Regional Reference Frame Sub-Commission for Europe (EUREF) is the sub-commission of the IAG (International Association of Geodesy) that deals with the definition, realization and maintenance of the European Geodetic Reference Frame. The goal of EUREF is to establish a unified geodetic datum for Europe (ETRS89) and a consistent network of reference stations (EPN) throughout Europe. EUREF was founded in 1987 at the IUGG General Assembly held in Vancouver.

==Mission==
EUREF is driven by a voluntary agreement of scientific organisations and national geodetic/geographic agencies of the member countries, who are willing to replace their legacy national geodetic datums with a unified European Reference Frame and join their national networks of reference stations into a common European network. The mandate of EUREF is to foster and coordinate the activities of the member countries, which are financed and managed on the national level. EUREF realizes and maintains ETRS89, the European geodetic datum, which is to become a single datum used for geodetic applications in all the member countries. A key instrument in maintaining ETRS89 is the EUREF Permanent Network (EPN), a network of reference stations which covers the European continent. EUREF is also working on the European Vertical Reference System (EVRS), which goal is to determine a unified dm-level accurate geoid model and gravity-referenced height system throughout Europe. EUREF coordinates its activities with EuroGeographics.

==Structure==
The activities of EUREF are discussed and decisions are taken at the annual symposium. The last symposia have been attended by more than 120 participants coming from about 30 member countries of Europe. The results of EUREF are available in the symposia proceedings, which contain the presented scientific papers as well as national reports, resolutions and documentation. Current activities are led by the Governing Board (GB), formerly Technical Working Group (TWG), which is elected at the symposia and is meeting three times a year to manage current activities. The minutes of the GB meetings are published online together with the symposia proceedings.

==European Terrestrial Reference System 1989==
ETRS89 is a Cartesian coordinate reference system, in which the Eurasian Plate as a whole is static. Within Europe, coordinates and maps based on ETRS89 are stable because temporal variations due to the continental drift are minimized. ETRS89 coincided with the global International Terrestrial Reference System (ITRS) datum in 1989, hence the name. ETRS89 and ITRS diverge due to continental drift at a speed about 2.5 cm per year.

==European Vertical Reference System (EVRS)==
EVRS is a zero-tidal gravity-related height reference system. It is realized by the geopotential numbers and normal heights of the United European Leveling Network (UELN). EVRS heights are computed in certain intervals from the latest measurements of the UELN participating countries.
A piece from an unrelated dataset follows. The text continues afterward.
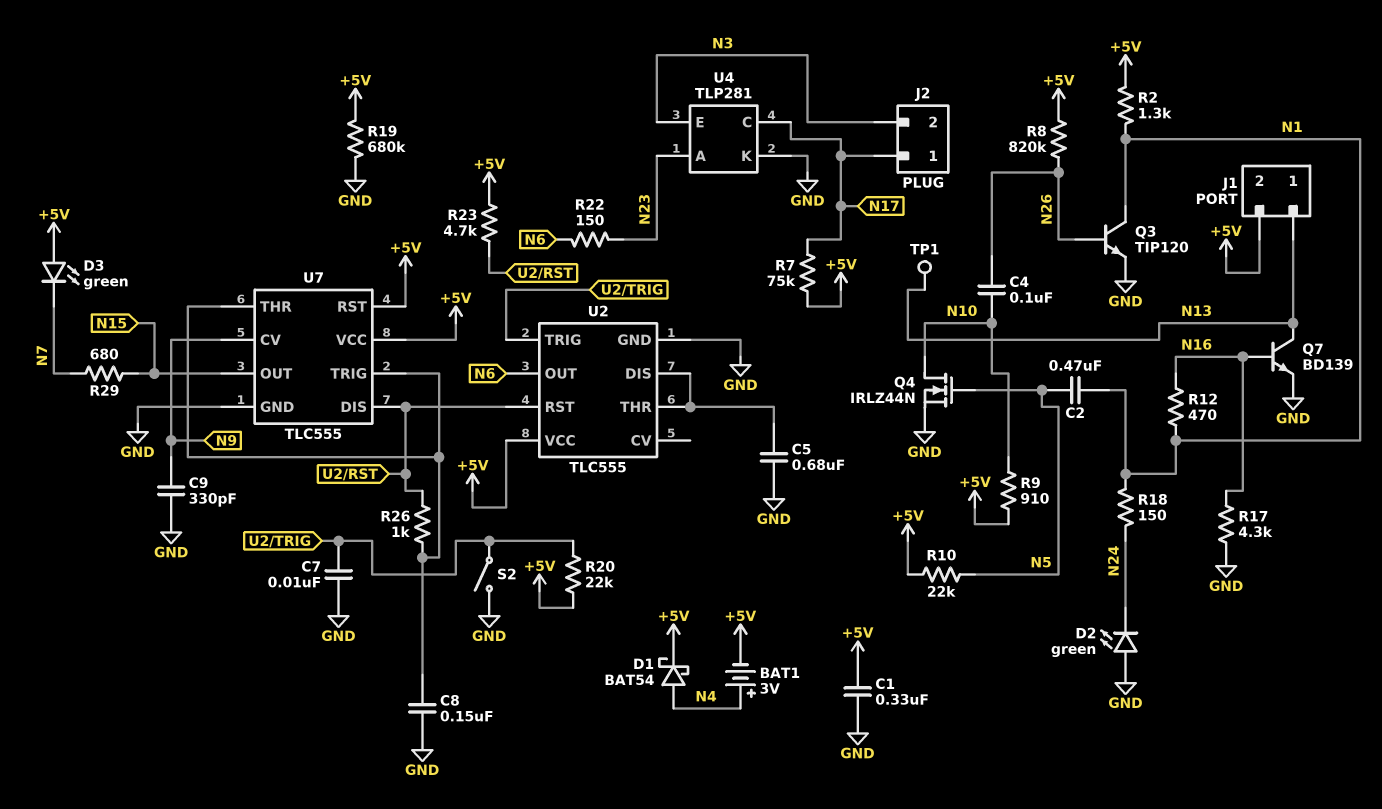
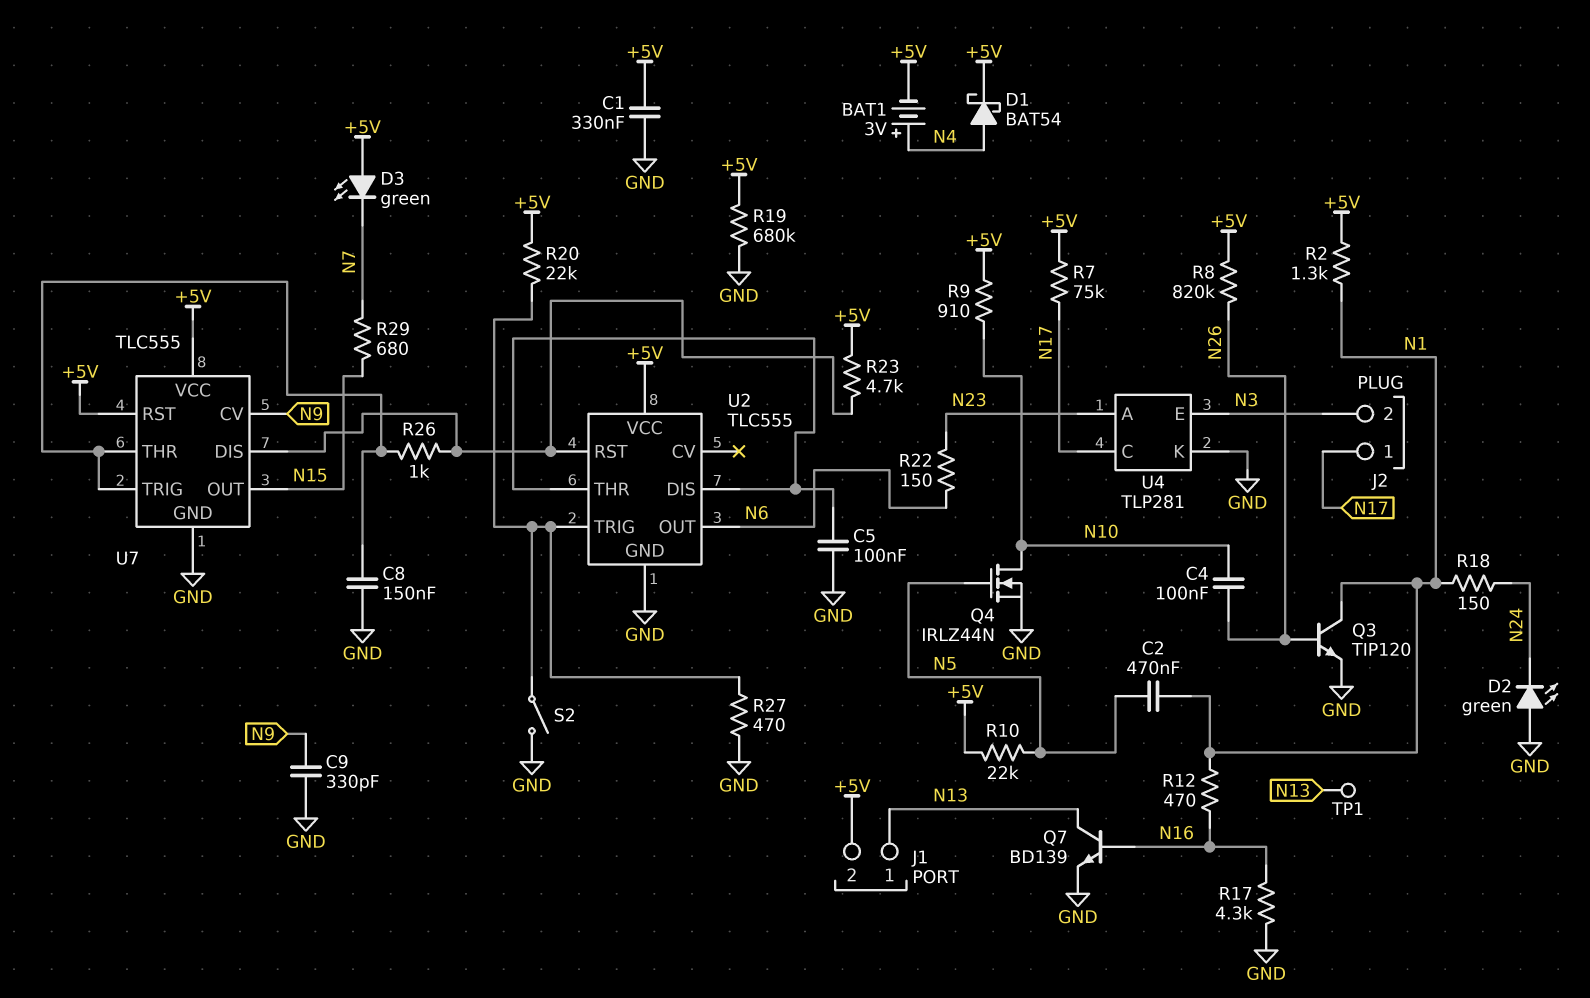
C5: 680nF (GND, U2/DIS) -> 100nF (GND, U2/DIS)
C7: 10nF (GND, U2/TRIG) -> none
R27: none -> 470 (GND, U2/TRIG)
So far, three realizations of EVRS have been published: EVRF2000, EVRF2007 and EVRF2019.

==Projects==
There are several projects under development at EUREF.

- EUREF Permanent Network (EPN) is the main project of EUREF and a backbone in the maintenance of the European Terrestrial Reference System 1989.
- European Combined Geodetic Network (ECGN) is a research project aimed at high accuracy geoid determination.
- EUVN Densification Action studies discrepancies between EUVN (European United Vertical Network) and the gravimetric geoid.
- Unified European Levelling Network (UELN) manages the development of the European levelling network.
- ETRS89 velocity field model studies residual local movements of the Eurasian Plate relative to ETRS89.